A. Bettik smiled. I had always thought that his rare smiles were the wisest things I had ever seen on a human countenance—even if the blue-skinned man was not technically human.
“You forget, M. Endymion,” he said, “I was designed to suffer a bit more abuse than the average human body.”
“But the distance …” I began. T’ai Shan was more than a hundred kilometers east and even if we reached the jet stream, that would be almost an hour of rarified air … far too thin to breathe.
A. Bettik fastened the last rigging to his parawing—a pretty thing with a great blue delta wingspan almost ten meters across—and said, “If we are lucky enough to make the distance, I will survive it.”
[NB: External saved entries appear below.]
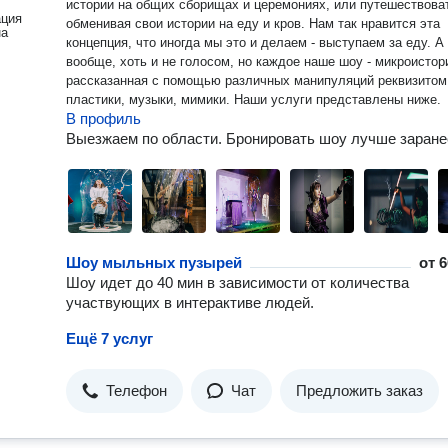
истории на общих сборищах и церемониях, или путешествова
ация
обменивая свои истории на еду и кров. Нам так нравится эта
на
концепция, что иногда мы это и делаем - выступаем за еду. А
вообще, хоть и не голосом, но каждое наше шоу - микроистор
рассказанная с помощью различных манипуляций реквизитом
пластики, музыки, мимики. Наши услуги представлены ниже.
В профиль
Выезжаем по области. Бронировать шоу лучше заранее
Шоу мыльных пузырей
от
6
Шоу идет до 40 мин в зависимости от количества
участвующих в интерактиве людей.
Ещё 7 услуг
Телефон
Чат
Предложить заказ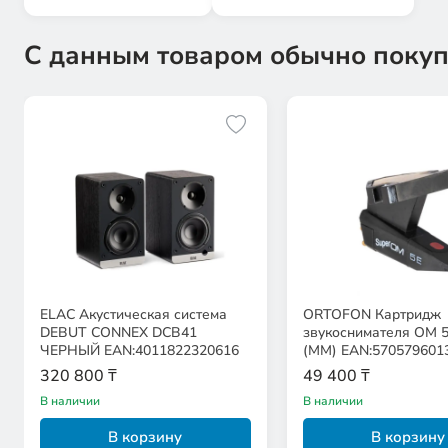
С данным товаром обычно покуп
ELAC Акустическая система
ORTOFON Картридж
DEBUT CONNEX DCB41
звукоснимателя OM 5
ЧЕРНЫЙ EAN:4011822320616
(MM) EAN:570579601
320 800 ₸
49 400 ₸
В наличии
В наличии
В корзину
В корзину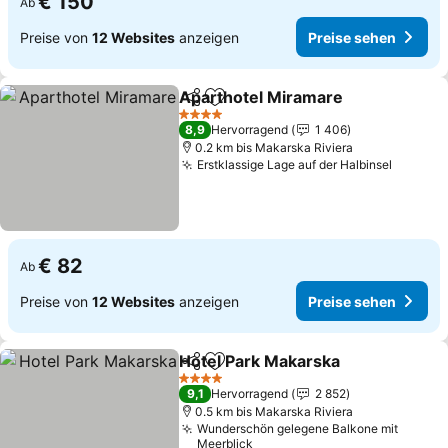
€ 150
Ab
Preise von
12 Websites
anzeigen
Preise sehen
Aparthotel Miramare
Teilen
Zu Favoriten hinzufügen
4 Sterne
8,9
Hervorragend
1 406
0.2 km bis Makarska Riviera
Erstklassige Lage auf der Halbinsel
€ 82
Ab
Preise von
12 Websites
anzeigen
Preise sehen
Hotel Park Makarska
Teilen
Zu Favoriten hinzufügen
4 Sterne
9,1
Hervorragend
2 852
0.5 km bis Makarska Riviera
Wunderschön gelegene Balkone mit
Meerblick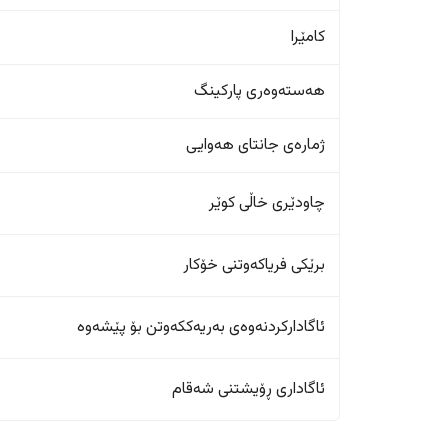
کامێرا
هەستەوەری پارکینگ
ژمارەی جانتای هەوایی
چاودێری خاڵی کوێر
برێکی فریاکەوتنی خۆکار
ئاگادارکردنەوەی بەریەککەوتن بۆ پێشەوە
ئاگاداری ڕۆیشتنی شەقام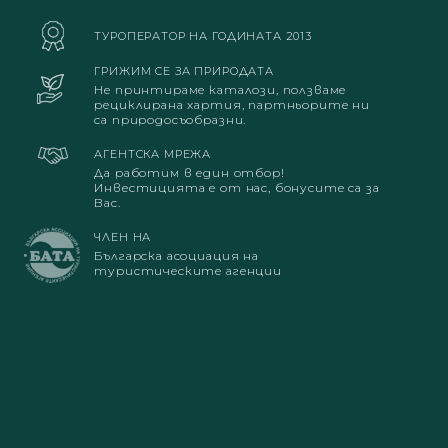
ТУРОПЕРАТОР НА ГОДИНАТА 2013
ГРИЖИМ СЕ ЗА ПРИРОДАТА
Не принтираме каталози, ползваме
рециклирана хартия, партньорите ни
са природосъобразни.
АГЕНТСКА МРЕЖА
Да работим в един отбор!
Инвестицията е от нас, бонусите са за
Вас.
ЧЛЕН НА
Българска асоциация на
туристическите агенции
I nodded and made to get into the rigging of my own kite then, not asking any more questions, not looking at Aenea, not asking her why the four of us were risking our lives this way, when suddenly my friend was at my elbow.
“Thank you, Raul,” she said, loudly enough for all to hear. “You do these things for me out of love and friendship. I thank you from the bottom of my heart.”
I made some gesture, suddenly unable to speak, embarrassed that she was thanking me when the other two were ready to leap into the void for her as well. But she was not finished speaking.
“I love you, Raul,” said Aenea, leaning on her tiptoes to kiss me on the lips. She rocked back and looked at me, her dark eyes fathomless. “I love you, Raul Endymion. I always have. I always will.”
I stood, bewildered and overwhelmed, as we all locked in to our parawing rigs and stood at the ultimate edge of nothing. Lhomo was the last to clip on. He moved from A. Bettik to Aenea to me, checking our riggings, checking every fastened nut, bolt, tension clip, and instaweld of our kites. Satisfied, he nodded respectfully toward A. Bettik, clipped into his own red-winged rig with a speed born of infinite practice and discipline, and moved to the edge of the cliff. Even the succulents did not grow in this last meter stretch, as if terrified of the drop. I knew that I was. The last rocky ledge was steeply pitched and slick from the rain. The fog had closed in again.